Do you know what the graphics adapter is? There may be something more suitable than the vesa driver, but it's a starting point anyway.

//edit: I see you say it's some kind of ATI graphics, you could try the "ati" driver which is wrapper which should select the best driver automatically, but see if it works and gives the correct resolution and refresh rate with the vesa driver first.

mamenewb100 07-19-2012 12:45 PM

Thank You for trying to help Caravel. Your setting actually did do something. With the "vesa" command, when I rebooted it booted into Linux but there was no desktop display. But if I replaced vesa with "radeon" than it would display but it was still the default resolution that I don't want.

I think my video card drivers take override the vesa ones.

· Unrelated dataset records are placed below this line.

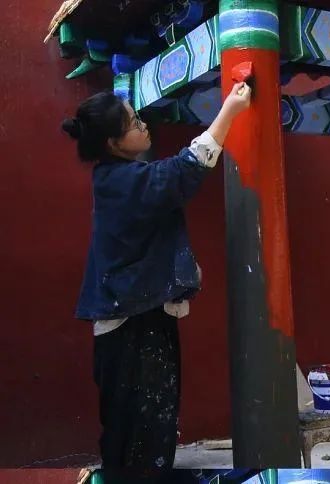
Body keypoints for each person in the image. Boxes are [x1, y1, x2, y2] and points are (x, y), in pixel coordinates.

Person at [62, 82, 252, 482]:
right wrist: (229, 112)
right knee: (140, 436)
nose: (143, 124)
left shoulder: (119, 177)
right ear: (114, 143)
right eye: (134, 123)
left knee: (143, 432)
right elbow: (181, 173)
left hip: (140, 318)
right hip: (131, 329)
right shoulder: (119, 181)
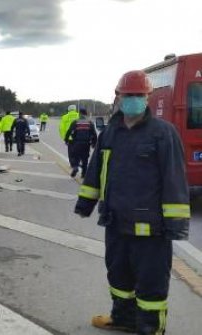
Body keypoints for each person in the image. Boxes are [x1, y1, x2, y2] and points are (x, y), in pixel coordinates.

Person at [74, 70, 189, 335]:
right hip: (115, 221)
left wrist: (175, 224)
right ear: (118, 97)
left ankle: (151, 328)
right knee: (118, 276)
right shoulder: (110, 133)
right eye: (129, 95)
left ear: (148, 98)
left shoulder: (163, 133)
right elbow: (95, 171)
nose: (134, 100)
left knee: (151, 283)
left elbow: (174, 180)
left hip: (151, 228)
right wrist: (85, 204)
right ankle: (124, 318)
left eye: (139, 95)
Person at [65, 107, 97, 178]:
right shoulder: (90, 122)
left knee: (75, 156)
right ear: (86, 114)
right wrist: (94, 143)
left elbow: (69, 131)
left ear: (80, 113)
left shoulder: (75, 122)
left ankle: (75, 167)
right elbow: (94, 134)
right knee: (85, 158)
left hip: (77, 142)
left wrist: (66, 140)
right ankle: (83, 174)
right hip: (86, 144)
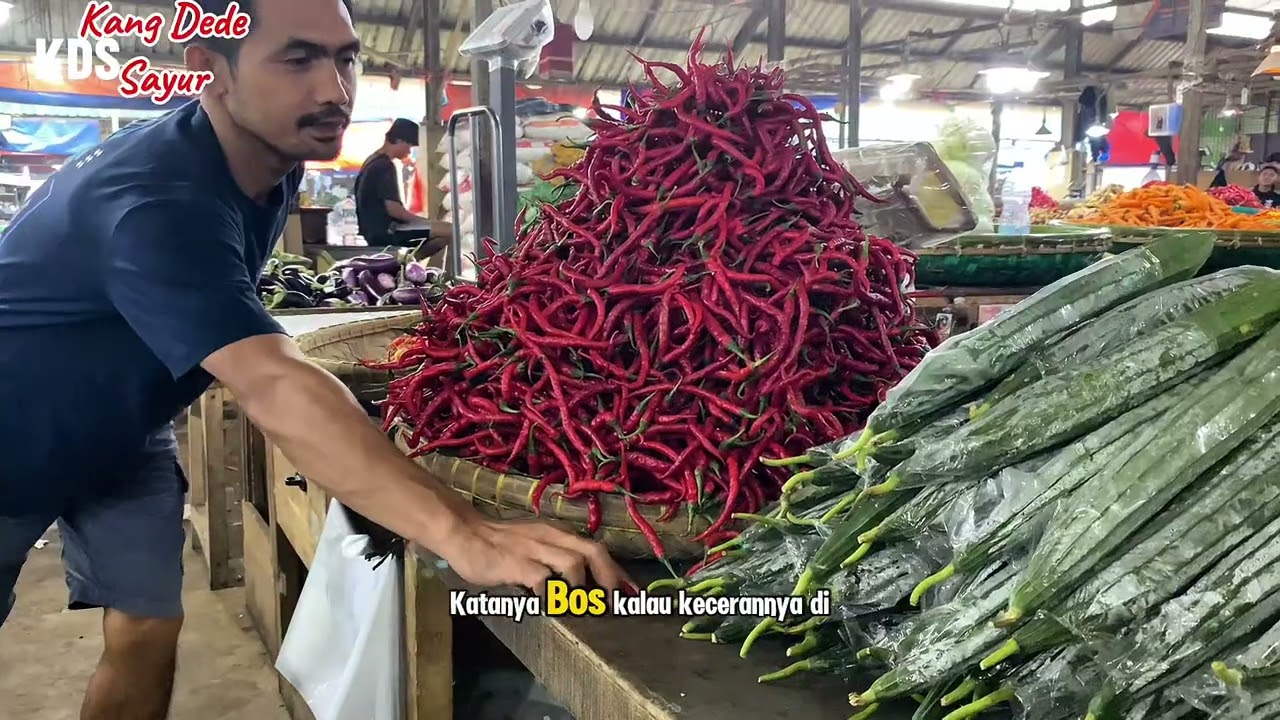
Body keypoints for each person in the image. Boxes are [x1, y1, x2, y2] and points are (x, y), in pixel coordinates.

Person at [0, 1, 631, 718]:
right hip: (14, 430)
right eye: (298, 60)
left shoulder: (271, 158)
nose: (335, 89)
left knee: (148, 624)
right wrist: (466, 535)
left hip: (121, 427)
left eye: (347, 58)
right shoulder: (156, 196)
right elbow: (272, 380)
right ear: (208, 69)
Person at [354, 117, 445, 250]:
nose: (409, 152)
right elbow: (394, 210)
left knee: (439, 228)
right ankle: (409, 262)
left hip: (372, 232)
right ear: (399, 140)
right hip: (387, 232)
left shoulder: (371, 160)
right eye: (409, 146)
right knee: (448, 230)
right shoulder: (385, 166)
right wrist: (426, 222)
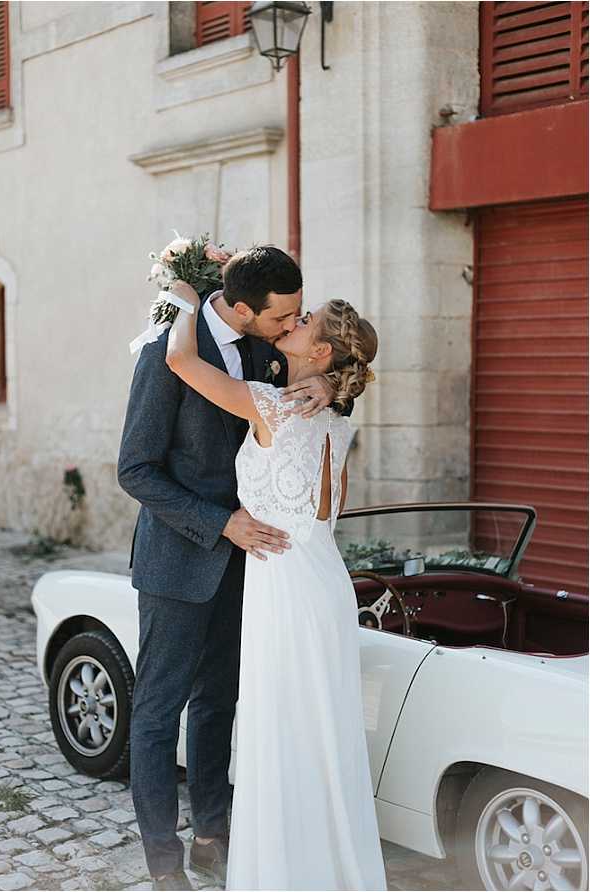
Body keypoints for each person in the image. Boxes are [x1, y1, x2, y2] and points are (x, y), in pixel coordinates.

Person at [117, 246, 338, 891]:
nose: (292, 327)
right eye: (283, 316)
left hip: (253, 570)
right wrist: (219, 524)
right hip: (177, 563)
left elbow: (329, 386)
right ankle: (164, 864)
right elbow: (134, 470)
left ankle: (215, 835)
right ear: (243, 309)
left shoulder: (275, 350)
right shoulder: (167, 351)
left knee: (219, 705)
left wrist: (329, 386)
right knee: (158, 715)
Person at [165, 279, 387, 891]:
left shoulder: (275, 404)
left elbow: (179, 360)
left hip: (285, 588)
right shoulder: (335, 415)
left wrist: (185, 297)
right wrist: (324, 383)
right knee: (319, 733)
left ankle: (286, 874)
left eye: (306, 320)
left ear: (320, 355)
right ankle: (329, 869)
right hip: (322, 583)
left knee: (284, 730)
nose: (296, 318)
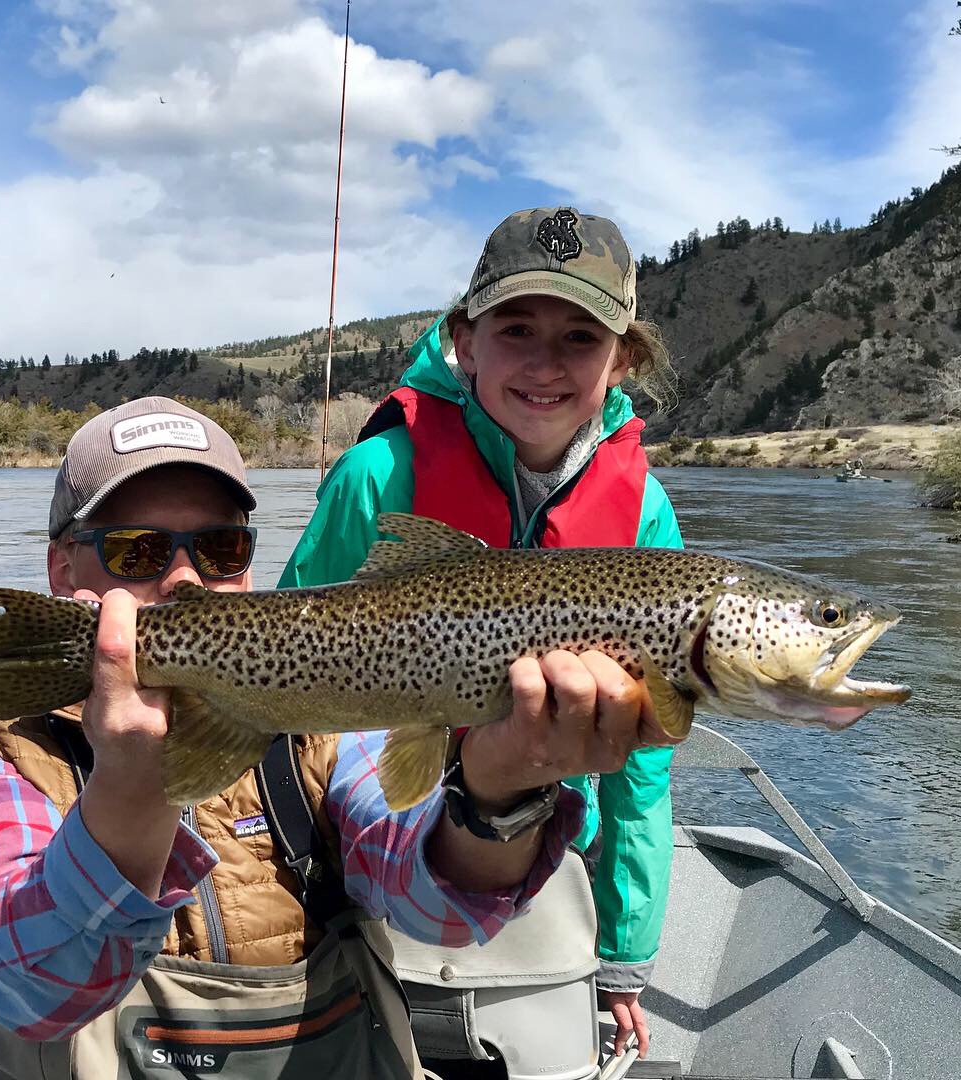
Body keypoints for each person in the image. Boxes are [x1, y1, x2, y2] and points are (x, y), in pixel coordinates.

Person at [0, 395, 666, 1080]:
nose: (185, 580)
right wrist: (133, 793)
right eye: (137, 551)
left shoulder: (308, 733)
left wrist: (502, 790)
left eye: (220, 550)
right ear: (60, 571)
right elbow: (31, 991)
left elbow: (444, 913)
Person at [281, 207, 686, 1057]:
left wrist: (624, 954)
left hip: (540, 845)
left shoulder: (644, 512)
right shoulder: (378, 474)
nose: (545, 363)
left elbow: (641, 767)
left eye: (580, 337)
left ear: (623, 360)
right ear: (464, 340)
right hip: (369, 834)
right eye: (516, 328)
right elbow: (290, 663)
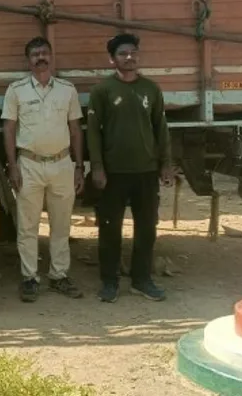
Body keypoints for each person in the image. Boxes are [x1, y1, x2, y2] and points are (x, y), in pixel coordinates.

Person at [87, 33, 173, 304]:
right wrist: (98, 167)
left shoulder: (151, 89)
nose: (129, 57)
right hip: (114, 173)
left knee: (146, 228)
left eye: (133, 52)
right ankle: (109, 282)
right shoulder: (102, 91)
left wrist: (166, 164)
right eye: (123, 53)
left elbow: (161, 128)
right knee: (110, 229)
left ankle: (142, 280)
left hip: (146, 171)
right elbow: (93, 133)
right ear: (112, 59)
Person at [2, 36, 84, 302]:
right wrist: (12, 165)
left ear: (51, 56)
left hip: (62, 163)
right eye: (35, 54)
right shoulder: (16, 90)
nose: (41, 58)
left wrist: (79, 166)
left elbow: (75, 129)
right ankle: (29, 278)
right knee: (28, 226)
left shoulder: (67, 90)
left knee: (61, 225)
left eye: (45, 53)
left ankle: (59, 276)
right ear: (28, 61)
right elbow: (9, 128)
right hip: (29, 164)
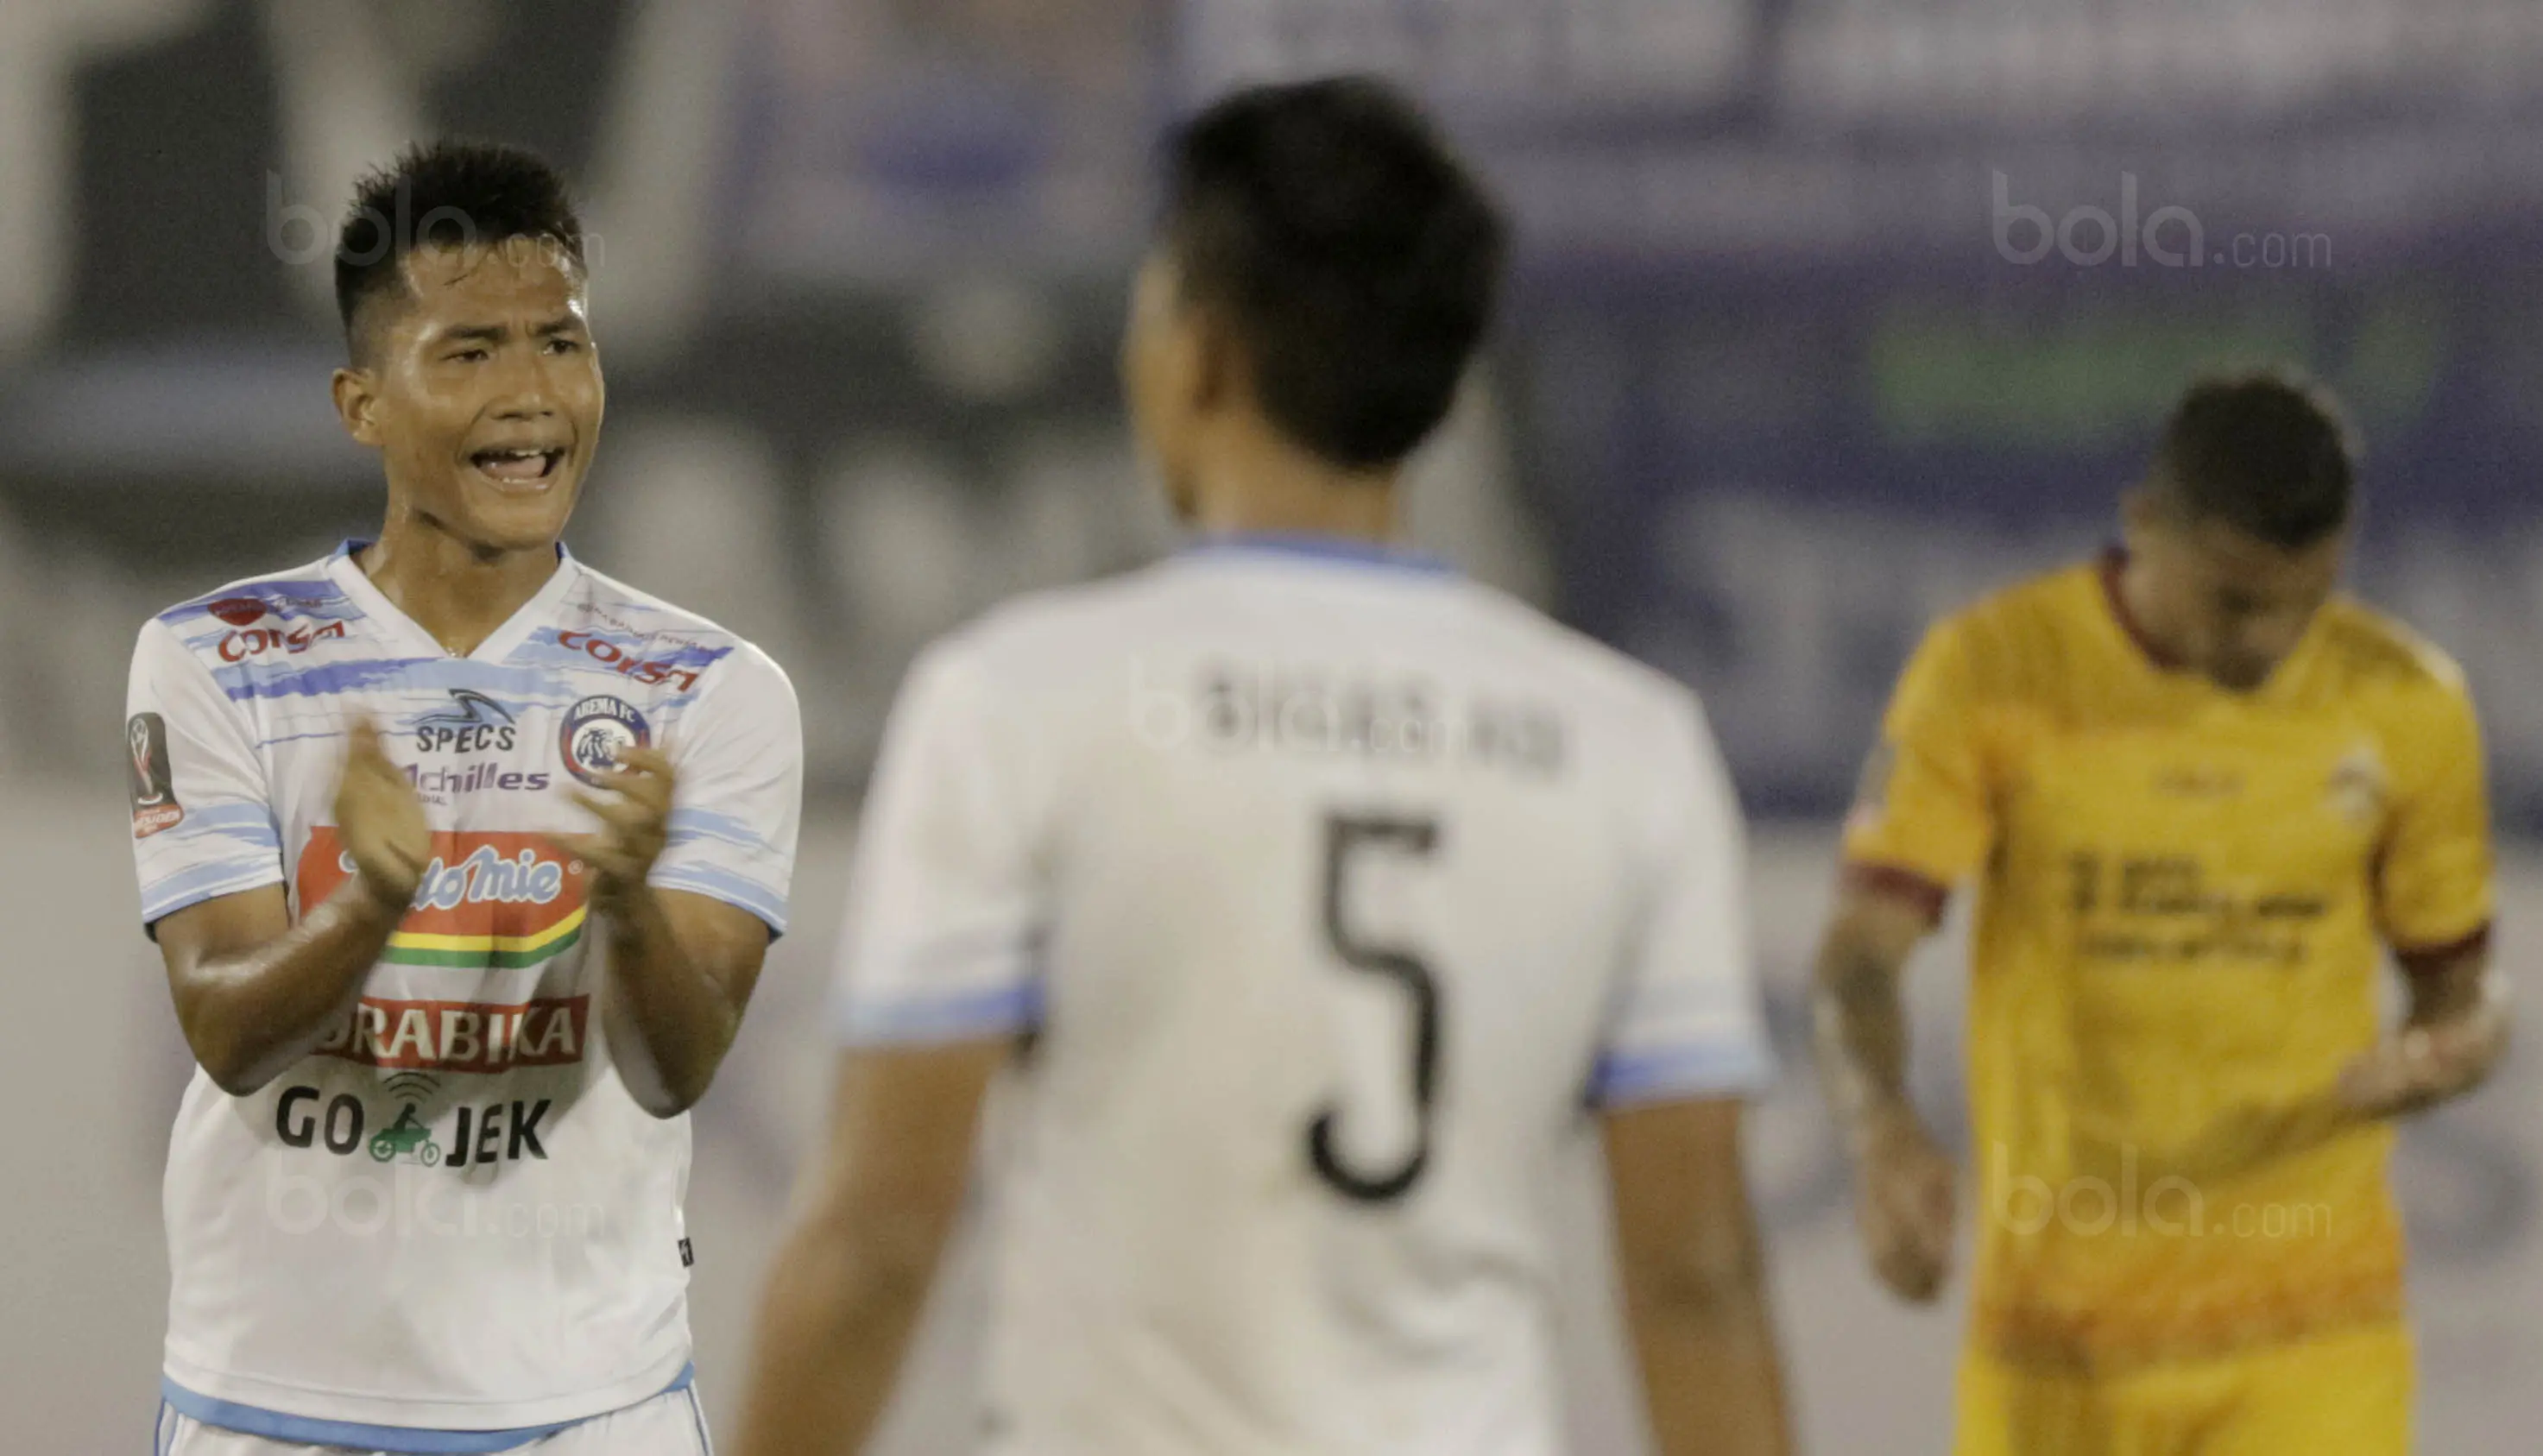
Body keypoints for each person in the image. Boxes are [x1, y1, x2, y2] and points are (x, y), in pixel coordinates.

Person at [735, 77, 1792, 1456]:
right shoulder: (1630, 741)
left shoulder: (1014, 702)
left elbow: (877, 1239)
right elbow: (1696, 1273)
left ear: (1202, 351)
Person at [130, 141, 802, 1455]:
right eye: (471, 351)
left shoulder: (709, 687)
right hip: (278, 1402)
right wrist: (371, 899)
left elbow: (679, 1065)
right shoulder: (214, 655)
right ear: (361, 402)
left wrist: (628, 907)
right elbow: (225, 1027)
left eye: (561, 343)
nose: (534, 394)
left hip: (595, 1404)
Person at [1813, 369, 2508, 1454]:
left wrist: (2458, 1048)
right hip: (2059, 1339)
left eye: (2308, 597)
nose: (2272, 637)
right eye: (2235, 598)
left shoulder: (2408, 702)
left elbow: (2463, 993)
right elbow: (1860, 953)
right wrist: (1880, 1128)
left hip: (2313, 1341)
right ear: (2143, 523)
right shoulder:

linuxStudent11 07-19-2012 02:24 PM

Sounds like the X system died trying to determine a driver for "vesa".
How 'bout trying "svga" or even "vga" or "none" or "" or even comment out that line (with a #)?

mamenewb100 07-19-2012 03:34 PM

my xorg.conf settings
 
1 Attachment(s)
Thanks for the reply. I was able to create an xorg.conf file that shows my setup that may make things easier. Notice that "vesa" is assigned to "card2" in my settings. As Card0 is assigned 2 radeon.

mamenewb100 07-20-2012 07:58 AM

Well I was able to figure out that the problem is not XORG but the fact that XORG is not running in the Arch Linux shell opening menu. For example if I do the command "sudo xrandr" it displays the message "can't open display". Xorg only runs when I execute a program and I can't use the command line when a program is running.

I've heard from others that Xorg should always be running?

linuxStudent11 07-21-2012 04:19 PM

In that case, just issue the "startx" command or call xinit directly like the way startx does it.